First, when the pitcher starts his motion and his right foot crosses his left knee, the pitcher has to throw home.

If he tries coming to first he will be called for a balk. Some pitchers will cross over their right knee but not cross their right foot, this can sometimes confuse a base runner, and he can pick over to first base without a balk being called.

  • A pitcher must get to a set position, where he comes to a complete stop after he gets the sign but before he starts his motion home.
  • A pitchers right foot must go in the general direction he is throwing (see diagram).
  • An imaginary 45 degree line goes from the pitching rubber to in between home plate and 1st base.
    What is a balk? What are the rules for a balk? for pitchers and base runners

    The Pitcher's Mound

  • If you are pitching the ball home you must land your right foot on the home plate side of this imaginary line.
  • If you are throwing over to 1st base your right foot must land on the 1st base side of this imaginary line.
  • This rule prevents a pitcher from intending to pitch the ball home, being surprised by a runner stealing 2nd base, and out of desperation flicking the ball over to 1st base while your feet are in position to throw towards home plate.

Balk or Pick off Move for Right Handed Pitchers

  • The pitcher must come set by coming to a complete stop before he throws a pitch home.
  • Once the pitcher is set he can’t move his shoulders or move around unless you step off the back of the rubber.
  • Once you start your motion you must complete it, if you stop a balk will be called.
  • If the ball purposefully or not purposefully falls to the ground when the pitcher gets set, a balk will be called.
  • Any form of deception that isn’t a straight forward pitch or pick off attempt will result in a balk.
  • If you turn and make a pick off attempt to first base and do not throw the baseball without stepping off, a balk will be called.


  1. I have been unable to find an answer to this question: can a pitcher turn and, stepping toward second base, throw directly to second base in an attempt to catch a runner trying to steak second base?

  2. I was taught if the left handed pitchers right foot never passed behind the plane of the rubber, he could throw to first base regardless of the planting of the right foot on delivery. Is this true?

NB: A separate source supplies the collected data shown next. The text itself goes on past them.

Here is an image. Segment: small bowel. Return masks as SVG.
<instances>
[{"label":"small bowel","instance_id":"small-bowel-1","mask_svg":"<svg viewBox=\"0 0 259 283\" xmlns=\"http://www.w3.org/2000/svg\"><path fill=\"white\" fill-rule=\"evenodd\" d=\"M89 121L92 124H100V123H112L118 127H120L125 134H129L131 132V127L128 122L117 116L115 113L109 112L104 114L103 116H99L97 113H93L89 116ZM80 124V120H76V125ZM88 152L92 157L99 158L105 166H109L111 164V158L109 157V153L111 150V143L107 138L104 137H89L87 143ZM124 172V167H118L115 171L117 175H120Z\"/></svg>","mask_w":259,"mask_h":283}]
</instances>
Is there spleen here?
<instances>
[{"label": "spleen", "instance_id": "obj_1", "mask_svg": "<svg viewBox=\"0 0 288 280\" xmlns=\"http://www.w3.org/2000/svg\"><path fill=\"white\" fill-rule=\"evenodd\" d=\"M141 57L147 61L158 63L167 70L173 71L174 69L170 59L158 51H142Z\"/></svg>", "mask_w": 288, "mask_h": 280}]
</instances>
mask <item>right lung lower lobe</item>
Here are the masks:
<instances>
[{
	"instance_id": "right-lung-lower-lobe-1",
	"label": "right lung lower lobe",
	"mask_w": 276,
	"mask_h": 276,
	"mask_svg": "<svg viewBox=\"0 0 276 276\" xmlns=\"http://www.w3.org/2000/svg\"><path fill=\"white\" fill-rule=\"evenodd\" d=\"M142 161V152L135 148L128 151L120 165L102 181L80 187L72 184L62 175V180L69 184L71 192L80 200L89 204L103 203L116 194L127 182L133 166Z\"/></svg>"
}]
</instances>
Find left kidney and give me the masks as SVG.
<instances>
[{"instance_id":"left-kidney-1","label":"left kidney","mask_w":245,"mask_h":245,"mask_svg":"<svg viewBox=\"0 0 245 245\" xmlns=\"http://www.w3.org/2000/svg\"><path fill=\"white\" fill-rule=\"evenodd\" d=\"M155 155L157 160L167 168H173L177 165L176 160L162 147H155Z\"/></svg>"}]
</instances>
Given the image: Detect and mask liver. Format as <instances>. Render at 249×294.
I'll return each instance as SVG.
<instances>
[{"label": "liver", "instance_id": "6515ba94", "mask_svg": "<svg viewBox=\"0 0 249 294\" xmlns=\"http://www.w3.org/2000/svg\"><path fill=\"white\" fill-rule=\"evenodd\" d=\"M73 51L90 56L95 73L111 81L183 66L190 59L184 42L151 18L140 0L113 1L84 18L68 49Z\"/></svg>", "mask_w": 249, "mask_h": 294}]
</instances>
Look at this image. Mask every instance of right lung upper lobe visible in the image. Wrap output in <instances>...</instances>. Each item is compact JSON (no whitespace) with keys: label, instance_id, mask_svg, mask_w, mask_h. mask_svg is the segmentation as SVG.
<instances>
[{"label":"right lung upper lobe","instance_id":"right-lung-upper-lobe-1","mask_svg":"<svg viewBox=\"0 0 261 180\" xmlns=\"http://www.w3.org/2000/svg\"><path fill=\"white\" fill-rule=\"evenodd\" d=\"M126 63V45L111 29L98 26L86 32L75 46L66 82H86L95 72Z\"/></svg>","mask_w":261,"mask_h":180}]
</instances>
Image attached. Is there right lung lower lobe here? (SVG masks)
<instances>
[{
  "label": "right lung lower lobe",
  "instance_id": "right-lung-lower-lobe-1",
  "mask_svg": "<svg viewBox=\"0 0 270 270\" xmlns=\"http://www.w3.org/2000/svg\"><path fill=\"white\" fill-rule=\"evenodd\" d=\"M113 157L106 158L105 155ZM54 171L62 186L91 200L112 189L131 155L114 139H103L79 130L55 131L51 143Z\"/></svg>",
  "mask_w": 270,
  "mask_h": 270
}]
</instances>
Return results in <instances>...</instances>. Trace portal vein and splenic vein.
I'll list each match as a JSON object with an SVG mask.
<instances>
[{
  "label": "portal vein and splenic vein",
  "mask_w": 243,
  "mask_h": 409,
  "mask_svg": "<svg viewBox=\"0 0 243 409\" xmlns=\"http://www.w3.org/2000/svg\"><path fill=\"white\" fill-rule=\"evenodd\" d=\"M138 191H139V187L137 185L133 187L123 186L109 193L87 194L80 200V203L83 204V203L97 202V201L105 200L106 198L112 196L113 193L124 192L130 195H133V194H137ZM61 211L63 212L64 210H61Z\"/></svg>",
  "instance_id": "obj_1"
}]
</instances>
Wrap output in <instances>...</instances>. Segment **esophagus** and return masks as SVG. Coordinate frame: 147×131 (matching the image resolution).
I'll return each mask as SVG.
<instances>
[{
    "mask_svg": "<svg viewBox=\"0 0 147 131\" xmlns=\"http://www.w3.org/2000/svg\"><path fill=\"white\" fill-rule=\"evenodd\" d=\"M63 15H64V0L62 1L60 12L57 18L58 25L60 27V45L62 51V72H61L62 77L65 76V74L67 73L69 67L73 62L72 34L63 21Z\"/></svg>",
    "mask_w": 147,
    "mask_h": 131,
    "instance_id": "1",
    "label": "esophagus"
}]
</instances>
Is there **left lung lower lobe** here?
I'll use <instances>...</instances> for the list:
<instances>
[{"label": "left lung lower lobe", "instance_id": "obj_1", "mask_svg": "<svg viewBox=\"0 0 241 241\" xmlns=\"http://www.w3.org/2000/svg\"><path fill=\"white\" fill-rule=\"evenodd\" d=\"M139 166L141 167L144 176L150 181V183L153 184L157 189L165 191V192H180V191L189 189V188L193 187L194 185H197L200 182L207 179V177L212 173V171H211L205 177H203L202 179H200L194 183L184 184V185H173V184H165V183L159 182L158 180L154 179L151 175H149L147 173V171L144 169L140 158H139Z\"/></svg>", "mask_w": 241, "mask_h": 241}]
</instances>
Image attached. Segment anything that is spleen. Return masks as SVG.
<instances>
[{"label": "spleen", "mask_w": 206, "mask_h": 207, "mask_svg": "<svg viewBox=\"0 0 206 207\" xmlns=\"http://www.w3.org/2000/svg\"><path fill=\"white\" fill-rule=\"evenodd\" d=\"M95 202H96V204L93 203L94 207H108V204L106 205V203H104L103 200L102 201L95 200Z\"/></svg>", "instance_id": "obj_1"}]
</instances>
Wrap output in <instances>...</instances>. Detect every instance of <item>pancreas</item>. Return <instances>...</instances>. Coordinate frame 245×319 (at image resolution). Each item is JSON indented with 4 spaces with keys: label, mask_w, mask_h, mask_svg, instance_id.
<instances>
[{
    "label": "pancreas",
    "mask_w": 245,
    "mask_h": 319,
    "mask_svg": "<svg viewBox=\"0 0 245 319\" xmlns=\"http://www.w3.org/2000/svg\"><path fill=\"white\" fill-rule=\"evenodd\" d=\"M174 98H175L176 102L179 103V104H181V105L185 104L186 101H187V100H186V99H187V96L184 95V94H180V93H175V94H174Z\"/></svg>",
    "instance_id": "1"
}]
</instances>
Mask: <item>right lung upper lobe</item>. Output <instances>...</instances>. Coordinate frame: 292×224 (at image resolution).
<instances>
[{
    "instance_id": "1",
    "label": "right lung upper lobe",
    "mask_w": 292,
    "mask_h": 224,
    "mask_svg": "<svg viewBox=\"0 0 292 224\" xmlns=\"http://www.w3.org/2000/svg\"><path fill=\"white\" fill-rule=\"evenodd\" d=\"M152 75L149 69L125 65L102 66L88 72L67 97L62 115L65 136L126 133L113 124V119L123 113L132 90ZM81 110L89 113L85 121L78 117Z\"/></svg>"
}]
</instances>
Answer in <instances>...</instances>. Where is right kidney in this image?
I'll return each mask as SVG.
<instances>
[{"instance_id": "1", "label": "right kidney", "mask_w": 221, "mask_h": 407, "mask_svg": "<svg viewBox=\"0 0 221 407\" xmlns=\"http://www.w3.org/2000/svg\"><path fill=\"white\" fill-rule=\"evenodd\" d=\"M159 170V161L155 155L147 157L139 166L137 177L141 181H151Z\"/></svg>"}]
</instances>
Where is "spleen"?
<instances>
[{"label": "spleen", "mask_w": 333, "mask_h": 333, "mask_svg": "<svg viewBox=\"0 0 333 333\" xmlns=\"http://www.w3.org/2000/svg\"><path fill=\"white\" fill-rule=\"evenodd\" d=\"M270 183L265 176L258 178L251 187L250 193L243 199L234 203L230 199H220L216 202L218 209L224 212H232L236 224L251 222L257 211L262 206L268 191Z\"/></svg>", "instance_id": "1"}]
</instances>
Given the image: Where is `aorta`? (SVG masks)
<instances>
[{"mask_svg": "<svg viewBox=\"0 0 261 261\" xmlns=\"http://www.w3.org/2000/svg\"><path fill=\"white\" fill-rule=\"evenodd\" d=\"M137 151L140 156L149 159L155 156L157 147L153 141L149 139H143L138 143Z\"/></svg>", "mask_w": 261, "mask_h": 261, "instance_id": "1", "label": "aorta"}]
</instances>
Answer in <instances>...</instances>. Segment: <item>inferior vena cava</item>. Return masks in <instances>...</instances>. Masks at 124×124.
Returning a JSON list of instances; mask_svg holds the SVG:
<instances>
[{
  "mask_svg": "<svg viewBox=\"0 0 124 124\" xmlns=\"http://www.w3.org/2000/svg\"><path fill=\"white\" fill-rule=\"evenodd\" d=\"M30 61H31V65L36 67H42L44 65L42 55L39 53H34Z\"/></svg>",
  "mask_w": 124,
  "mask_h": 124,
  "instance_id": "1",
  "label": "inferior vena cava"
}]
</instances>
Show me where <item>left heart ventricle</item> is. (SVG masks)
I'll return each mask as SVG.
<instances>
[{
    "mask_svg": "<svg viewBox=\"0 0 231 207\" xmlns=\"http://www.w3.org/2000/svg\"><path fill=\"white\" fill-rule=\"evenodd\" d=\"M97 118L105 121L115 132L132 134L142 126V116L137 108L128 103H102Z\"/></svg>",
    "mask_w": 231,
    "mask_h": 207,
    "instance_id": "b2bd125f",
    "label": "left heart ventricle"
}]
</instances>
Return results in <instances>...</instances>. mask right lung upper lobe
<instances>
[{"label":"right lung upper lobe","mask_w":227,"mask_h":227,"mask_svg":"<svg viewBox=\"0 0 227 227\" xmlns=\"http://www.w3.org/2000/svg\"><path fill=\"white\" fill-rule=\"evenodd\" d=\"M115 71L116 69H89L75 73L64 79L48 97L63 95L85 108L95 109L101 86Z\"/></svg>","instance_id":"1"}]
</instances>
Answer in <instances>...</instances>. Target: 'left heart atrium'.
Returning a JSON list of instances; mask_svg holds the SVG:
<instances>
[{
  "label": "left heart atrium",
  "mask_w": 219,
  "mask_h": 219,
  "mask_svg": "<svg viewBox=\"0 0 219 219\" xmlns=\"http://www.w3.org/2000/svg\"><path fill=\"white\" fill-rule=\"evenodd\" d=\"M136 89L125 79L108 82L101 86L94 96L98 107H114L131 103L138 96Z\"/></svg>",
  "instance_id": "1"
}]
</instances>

    • No. While the right knee or foot cannot cross the plane of the rubber, the 45 degree rule still applies.

  3. Scott Rogerson on

    When a right handed pitcher makes a pick off attempt to first base after coming set, is it ever permissible for his pivot foot to remain in contact with the rubber? Basically I was questioning a call in my son’s game. The pitcher came set, stepped towards first but his right foot didn’t come off the rubber. I have always been taught that the pivot foot must clear the rubber before a throw to first.

    Am I wrong?

    • Correct, you must clear the rubber regardless of whether left handed or right handed. Right handers must clear first. Lefties after.

  4. Situation: Runner on third, pitching from the set position, pitcher makes a pickoff move toward third. Pitcher loses partial grip on the ball, with the ball coming off the tops of the fingertips with less than normal force resulting in a “weak throw” toward third base. The ball comes to rest more than halfway to third and is picked up by the third baseman.

    Is this a balk under 6.02(d)? Comment: A ball which slips out of a pitcher’s hand and crosses the foul line shall be called a ball; otherwise it will be called no pitch. This would be a balk with men on base.) This doesn’t seem applicable as the play was not a pitch, but a pickoff.

    Is this a balk as a result of an unintentionally “dropped ball” under 6.02(a)(11)? I’m hard-pressed to call a ball that was thrown 35′ a dropped ball. It would seem that the ball is simply a pickoff attempt that is still a live ball.

    Is there anything in the use of the words “feints a throw to first or third base and fails to complete the throw” in 6.02(a)(2) that would be applicable to this situation. It would seem that a throw is to third base when thrown with intent toward third base, as opposed to being thrown to the third baseman in his normal fielding position. It would also seem that a throw is completed if a throw is made in one motion, regardless of whether the throw is on target, or is short, wide or over that target. Is a throw that goes halfway to third any less a throw “to the base” or “complete” than a throw that sails over the head of the third baseman?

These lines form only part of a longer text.